**Available data**
****

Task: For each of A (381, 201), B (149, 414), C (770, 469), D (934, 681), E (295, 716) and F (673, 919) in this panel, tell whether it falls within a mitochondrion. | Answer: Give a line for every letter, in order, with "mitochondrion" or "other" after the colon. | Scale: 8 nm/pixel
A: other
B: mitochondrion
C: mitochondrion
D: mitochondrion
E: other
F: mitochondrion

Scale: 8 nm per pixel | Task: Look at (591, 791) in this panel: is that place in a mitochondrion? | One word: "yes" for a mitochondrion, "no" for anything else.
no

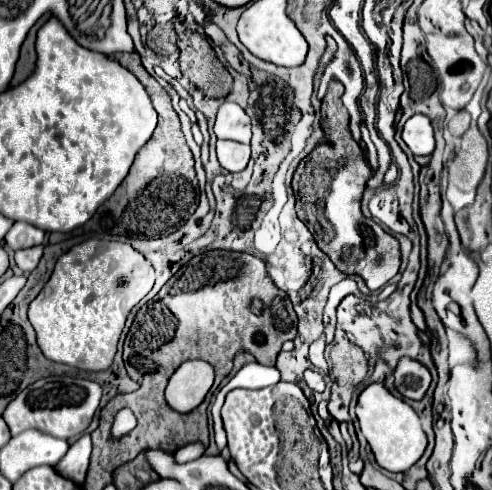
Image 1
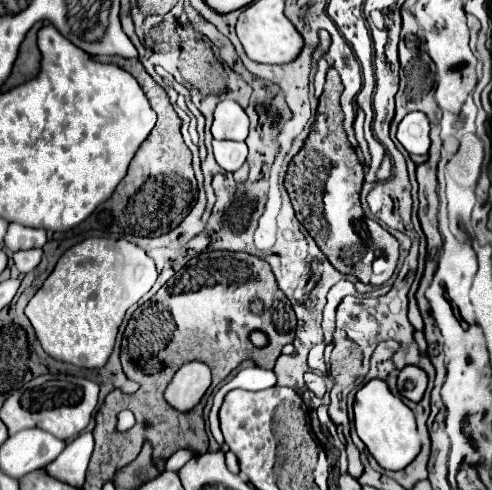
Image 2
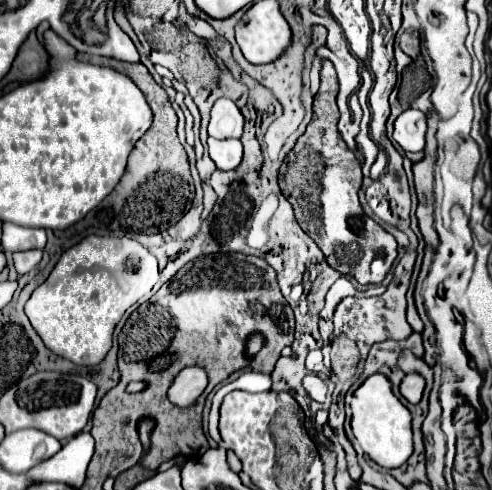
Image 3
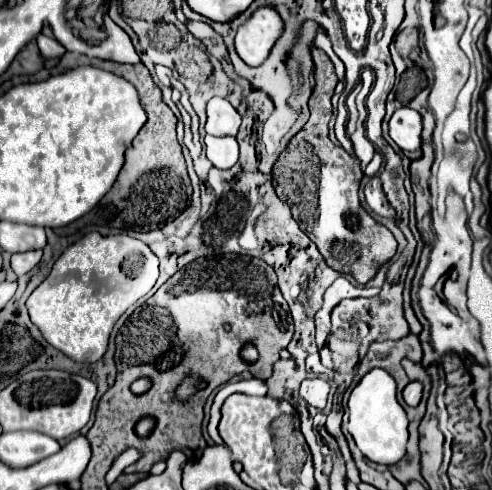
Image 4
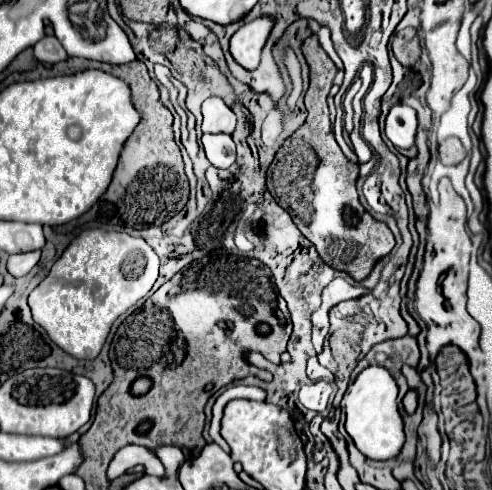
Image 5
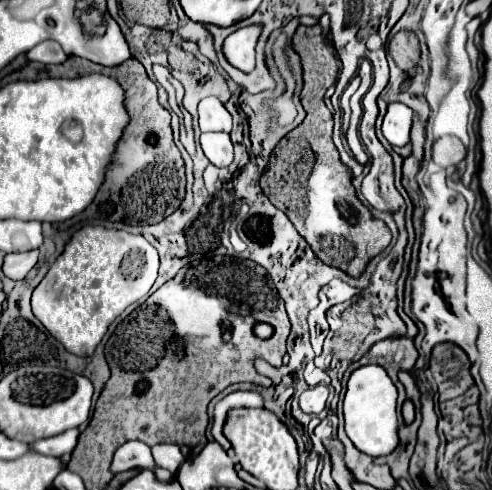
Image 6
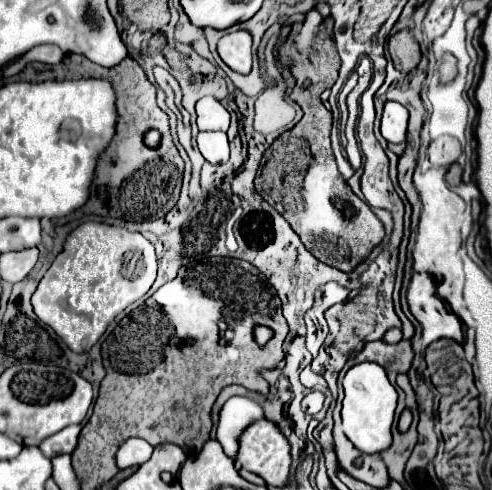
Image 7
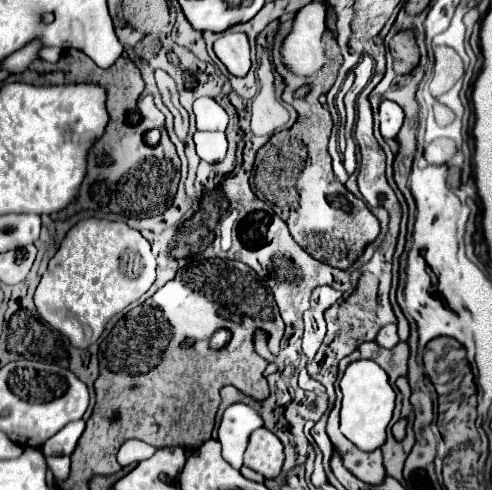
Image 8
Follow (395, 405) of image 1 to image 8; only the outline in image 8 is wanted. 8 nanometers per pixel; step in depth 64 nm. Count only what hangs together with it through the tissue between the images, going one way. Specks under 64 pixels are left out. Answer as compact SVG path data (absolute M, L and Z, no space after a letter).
M354 360L348 364L342 380L342 410L340 410L340 432L364 452L380 448L386 440L386 426L392 418L396 394L388 384L388 374L374 360Z

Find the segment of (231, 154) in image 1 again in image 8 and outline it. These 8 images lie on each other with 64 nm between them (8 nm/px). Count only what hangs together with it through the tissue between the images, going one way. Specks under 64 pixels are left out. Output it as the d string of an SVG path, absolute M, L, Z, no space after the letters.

****

**Your task**
Without the pictures, repeat the listing exactly as it reads.

**Task solution**
Task: For each of A (381, 201), B (149, 414), C (770, 469), D (934, 681), E (295, 716) and F (673, 919) in this panel, tell whether it falls within a mitochondrion. | Answer: Give a line for every letter, in order, with "mitochondrion" or "other" after the colon. | Scale: 8 nm/pixel
A: other
B: mitochondrion
C: mitochondrion
D: mitochondrion
E: other
F: mitochondrion

Scale: 8 nm per pixel | Task: Look at (591, 791) in this panel: is that place in a mitochondrion? | One word: "yes" for a mitochondrion, "no" for anything else.
no

Image 1
Image 2
Image 3
Image 4
Image 5
Image 6
Image 7
Image 8
Follow (395, 405) of image 1 to image 8; only the outline in image 8 is wanted. 8 nanometers per pixel; step in depth 64 nm. Count only what hangs together with it through the tissue between the images, going one way. Specks under 64 pixels are left out. Answer as compact SVG path data (absolute M, L and Z, no space after a letter).
M354 360L348 364L342 380L342 410L340 410L340 432L364 452L380 448L386 440L386 426L392 418L396 394L388 384L388 374L374 360Z

Find the segment of (231, 154) in image 1 again in image 8 and outline it. These 8 images lie on each other with 64 nm between them (8 nm/px). Count only what hangs together with it through the tissue between the images, going one way. Specks under 64 pixels are left out. Output it as the d string of an SVG path, absolute M, L, Z, no space after the letters.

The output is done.